SOUTHEASTERN, N.C. — Republican Charlie Miller is running for his first state-level position, the representative seat for House District 19. Miller lives in Southport and currently is chief deputy of the Brunswick County Sheriff’s Office. He also serves on the Brunswick County School Board.
Miller will appear alongside Democratic candidate Marica Morgan on the ballot.
House District 19 was recently redrawn to include southeastern Brunswick County and southern New Hanover County.
Early voting begins Oct. 15. Same-day registration is available during the early voting period, which ends Oct. 31. Election day is Nov. 3. Check your voter registration and county elections office to confirm polling locations, dates, and hours.
Reached this week, Miller said he did not have time to answer two new questions Port City Daily submitted, as he recently lost his father. His original responses provided during the spring primary appear below. Port City Daily edited responses for spelling and grammatical errors only.
Port City Daily (PCD): Why are you running?
Charlie Miller (CM): I’m running for State House because the voters of Brunswick and New Hanover counties want a true conservative representative who shares their values and will support President Trump’s economic agenda at the state level.
PCD: House District 19 has been redrawn and now includes no incumbent. It crosses county lines, including coastal communities in both New Hanover and Brunswick county that aren’t connected by land. How do you plan to represent all of these different communities?
CM: I’ve lived in Brunswick County all my life. Obviously, I feel like I know this community and share the values of the people here. But I will work harder than anyone to meet the voters in New Hanover County and earn their votes. I believe I represent the values of voters in both counties. If elected, I will schedule town halls and office hours in each county, listening to the concerns of members of each community. My agenda is to bring jobs and opportunity to southeastern North Carolina—both sides of the Cape Fear River.
PCD: Over the past decade, the North Carolina Department of Environmental Quality (DEQ) has lost more than one-third of its funding. Should the state increase funding for DEQ?
CM: No. The state budget has grown at a sustainable rate since Republicans took the majority of the General Assembly. When the Democrats controlled the legislature, they dug a fiscal hole of $2 billion that we had to climb out of. I am a fiscal conservative and do not believe in increasing spending just for the sake of increasing spending. Every taxpayer dollar the state government spends needs to be accounted for and have a return on investment. If elected, I will take the oversight role of the job very seriously, making sure that government agencies have what they need to protect the people and the environment, but not a dollar more than is necessary to fulfill that duty.
PCD: Should the state increase teacher pay?
CM: Yes. And the state has increased teacher pay in five consecutive budgets. Teachers would receive two more years of pay increases, this year and next year, if Roy Cooper and Democrats in the legislature would end their obstruction of a responsible and broadly popular budget. My only daughter is a teacher in our community. If I’m elected, I will fight for her and teachers across the state.
PCD: What is your opinion of the current budget stalemate?

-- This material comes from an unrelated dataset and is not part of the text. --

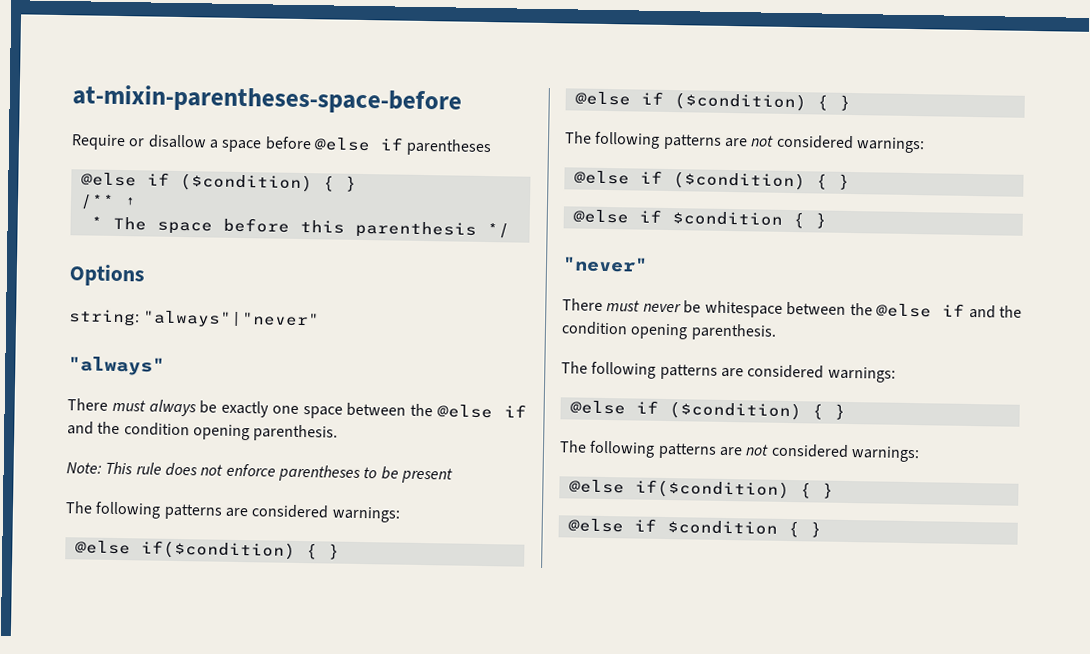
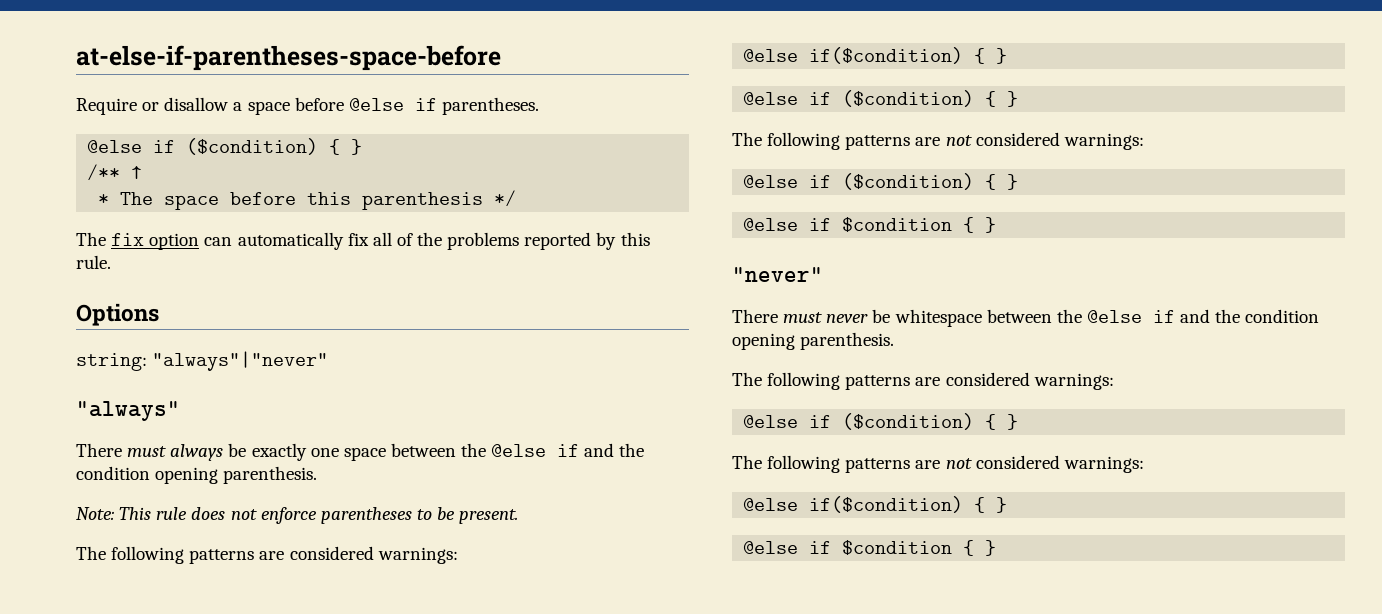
[72,84,462,115] at-mixin-parentheses-space-before -> [76,45,501,71] at-else-if-parentheses-space-before
[406,138,493,157] parentheses -> [441,97,539,115] parentheses.
(510, 231) none -> [76,232,650,250] [76,255,111,269] // The fix option can automatically fix all of the problems reported by this rule.
[400,467,453,484] present -> [459,509,519,524] present.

CM: This is a budget that increases teacher pay for the sixth and seventh consecutive years. This is a budget that cuts taxes for working families so that the first $21,500 a family earns is tax-free. Why are Roy Cooper and Democrats blocking it? Because they demand Medicaid expansion—even if the votes to expand Medicaid are not there in the legislature—and would rather block teacher raises and tax cuts if they can’t have their way.
PCD: If elected, what local issues do you plan to advocate for at the state level?

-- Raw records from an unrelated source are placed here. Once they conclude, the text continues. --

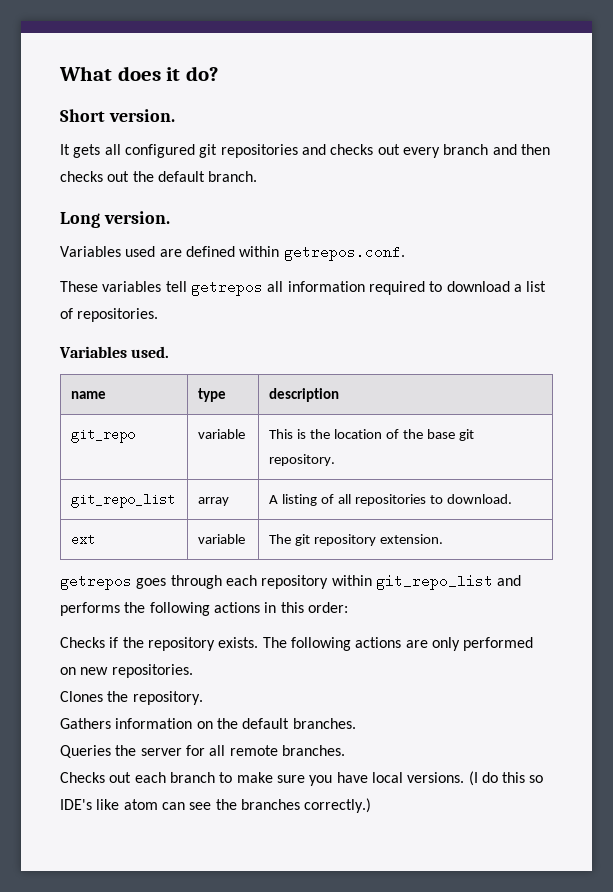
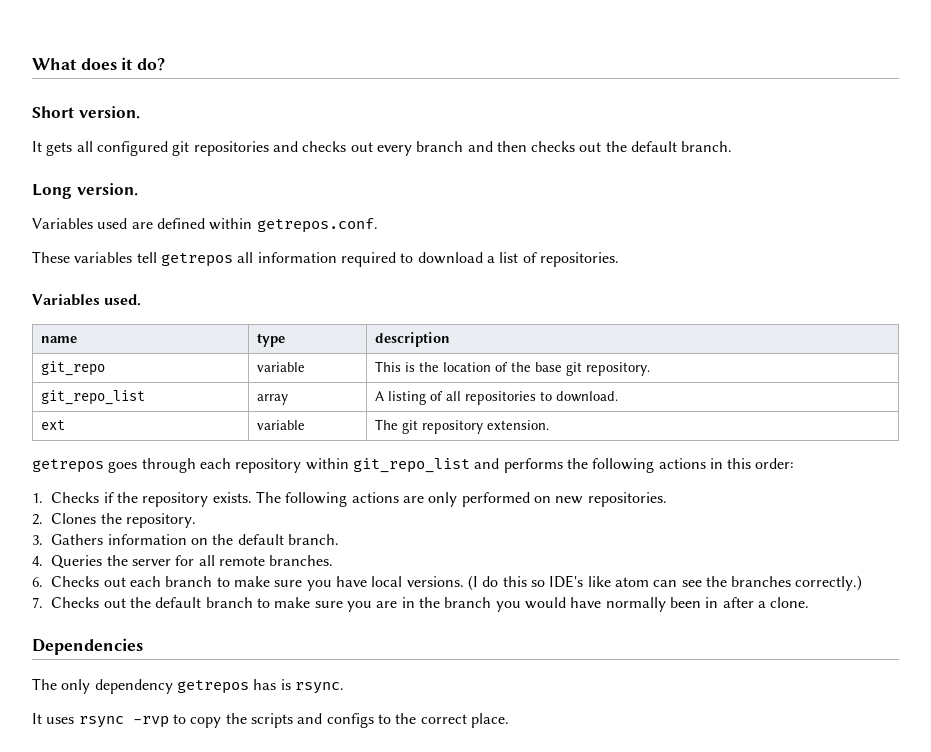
(348, 607) none -> [32,493,43,503] 1.
(193, 671) none -> [32,514,43,525] 2.
(203, 698) none -> [32,535,43,545] 3.
[292,718,356,729] branches. // -> [288,534,340,545] [32,556,43,566] branch. // 4.
(345, 750) none -> [32,577,43,587] 6.
(372, 805) none -> [32,597,810,612] [32,638,143,655] [32,678,344,694] [32,713,509,728] // 7. Checks out the default branch to make sure you are in the branch you would have normally been in after a clone. // Dependencies // The only dependency getrepos has is rsync. // It uses rsync -rvp to copy the scripts and configs to the correct place.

CM: The biggest challenge I’ve worked on in our community—and the toughest challenge for many families here—is the opioid epidemic. As the chief deputy sheriff in Brunswick County, I’ve seen too many lives cut short by drugs. In the NC House, I will bring my experience—trying to stop overdoses, educate the public, and help people put their lives back together in the face of addiction— to help solve this crisis for our community.
PCD: If elected, do you plan to advocate for stronger water quality monitoring and contaminant limitations of public drinking water and discharges? If yes, what specific solutions do you think are needed at the state level to address the region’s water quality concerns?
CM: Yes, I will be an advocate for public drinking water. It’s is not only a concern but essential. We need to make sure we have stronger water quality monitoring and containment limitations of public drinking water.